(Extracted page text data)
══════════════════════════════
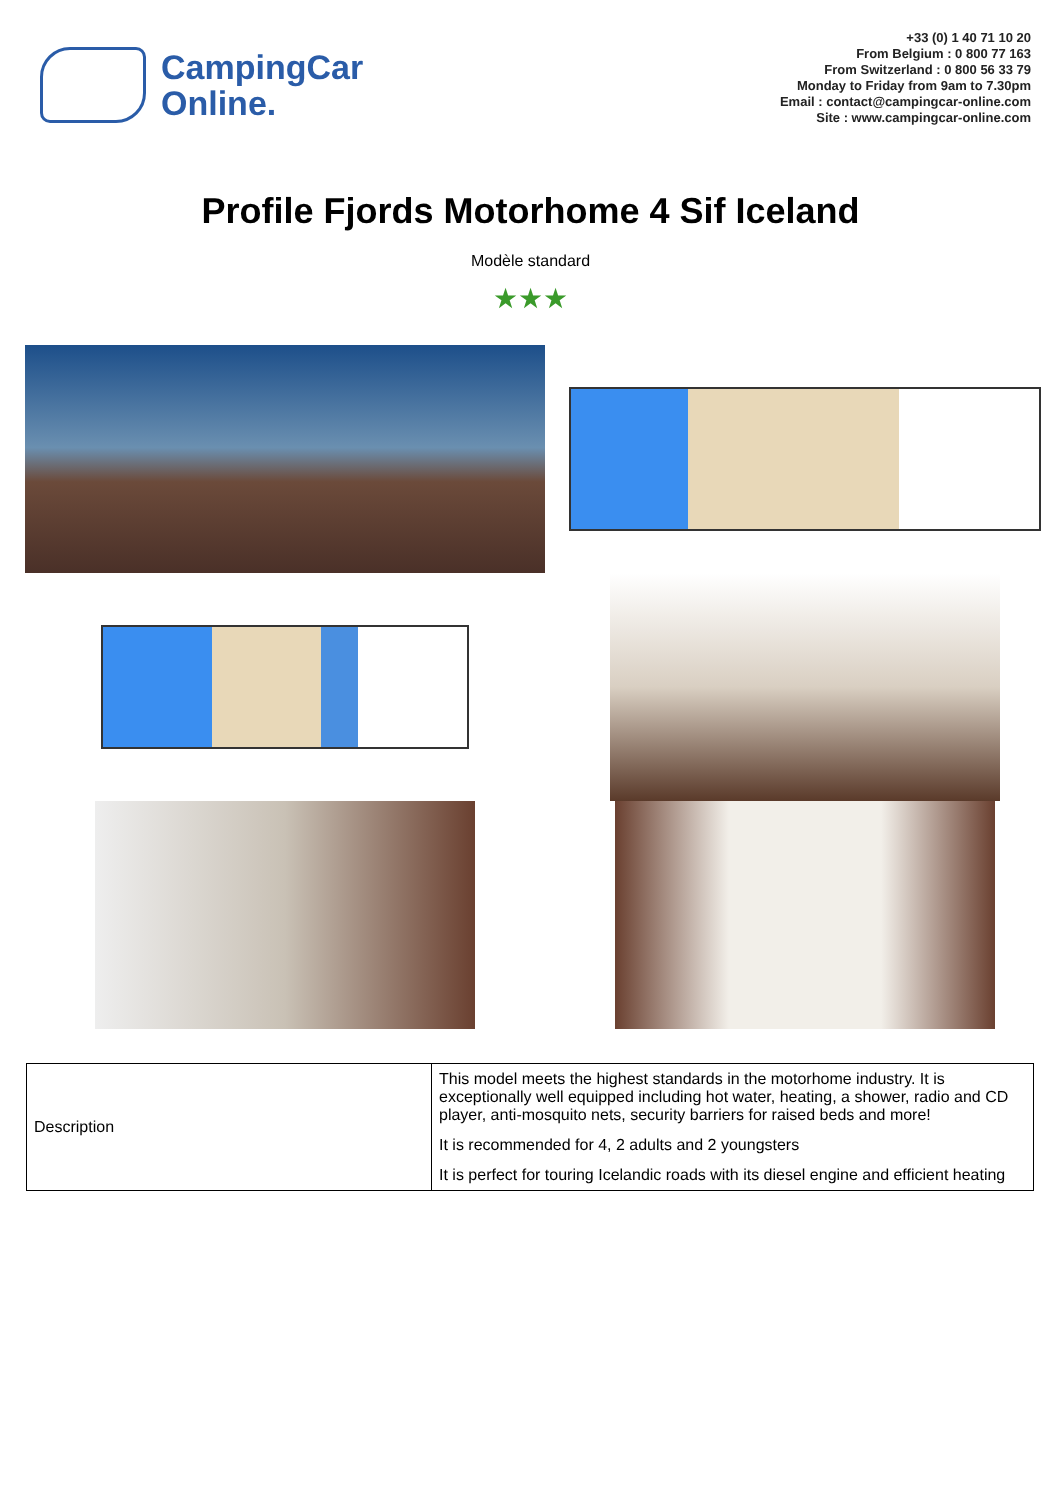CampingCar
Online.
+33 (0) 1 40 71 10 20
From Belgium : 0 800 77 163
From Switzerland : 0 800 56 33 79
Monday to Friday from 9am to 7.30pm
Email : contact@campingcar-online.com
Site : www.campingcar-online.com
Profile Fjords Motorhome 4 Sif Iceland
Modèle standard
★★★
| Description | This model meets the highest standards in the motorhome industry. It is exceptionally well equipped including hot water, heating, a shower, radio and CD player, anti-mosquito nets, security barriers for raised beds and more! It is recommended for 4, 2 adults and 2 youngsters It is perfect for touring Icelandic roads with its diesel engine and efficient heating |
══════════════════════════════
> [What you have to do]: Your task is to transcribe the line containing "Monday to Friday from 9am to 7.30pm" and every line after it, through the last line of the data, exactly as written and with nothing more.

> [Task solution]:
Monday to Friday from 9am to 7.30pm
Email : contact@campingcar-online.com
Site : www.campingcar-online.com
Profile Fjords Motorhome 4 Sif Iceland
Modèle standard
★★★
| Description | This model meets the highest standards in the motorhome industry. It is exceptionally well equipped including hot water, heating, a shower, radio and CD player, anti-mosquito nets, security barriers for raised beds and more! It is recommended for 4, 2 adults and 2 youngsters It is perfect for touring Icelandic roads with its diesel engine and efficient heating |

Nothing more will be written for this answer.